- **Material for the task**:
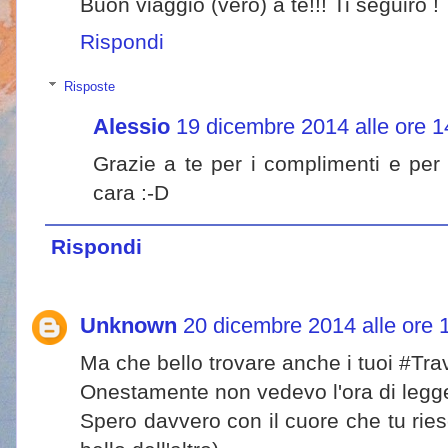
Buon viaggio (vero) a te!!! Ti seguirò !
Rispondi
Risposte
Alessio
19 dicembre 2014 alle ore 1
Grazie a te per i complimenti e per
cara :-D
Rispondi
Unknown
20 dicembre 2014 alle ore 
Ma che bello trovare anche i tuoi #Tr
Onestamente non vedevo l'ora di legger
Spero davvero con il cuore che tu riesc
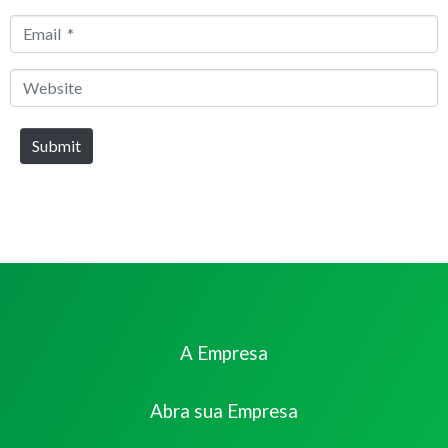
*
Email
*
Website
Submit
A Empresa
Abra sua Empresa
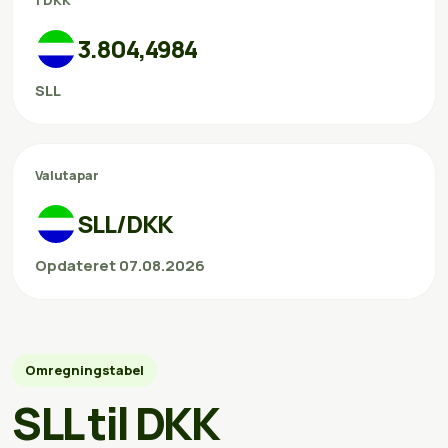
1 DKK
3.804,4984
SLL
Valutapar
SLL/DKK
Opdateret 07.08.2026
Omregningstabel
SLL til DKK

- **Task goal**: Going through the records, work out how many lines contain the word "alle". Please answer with the number only.

- **Expected answer**: 2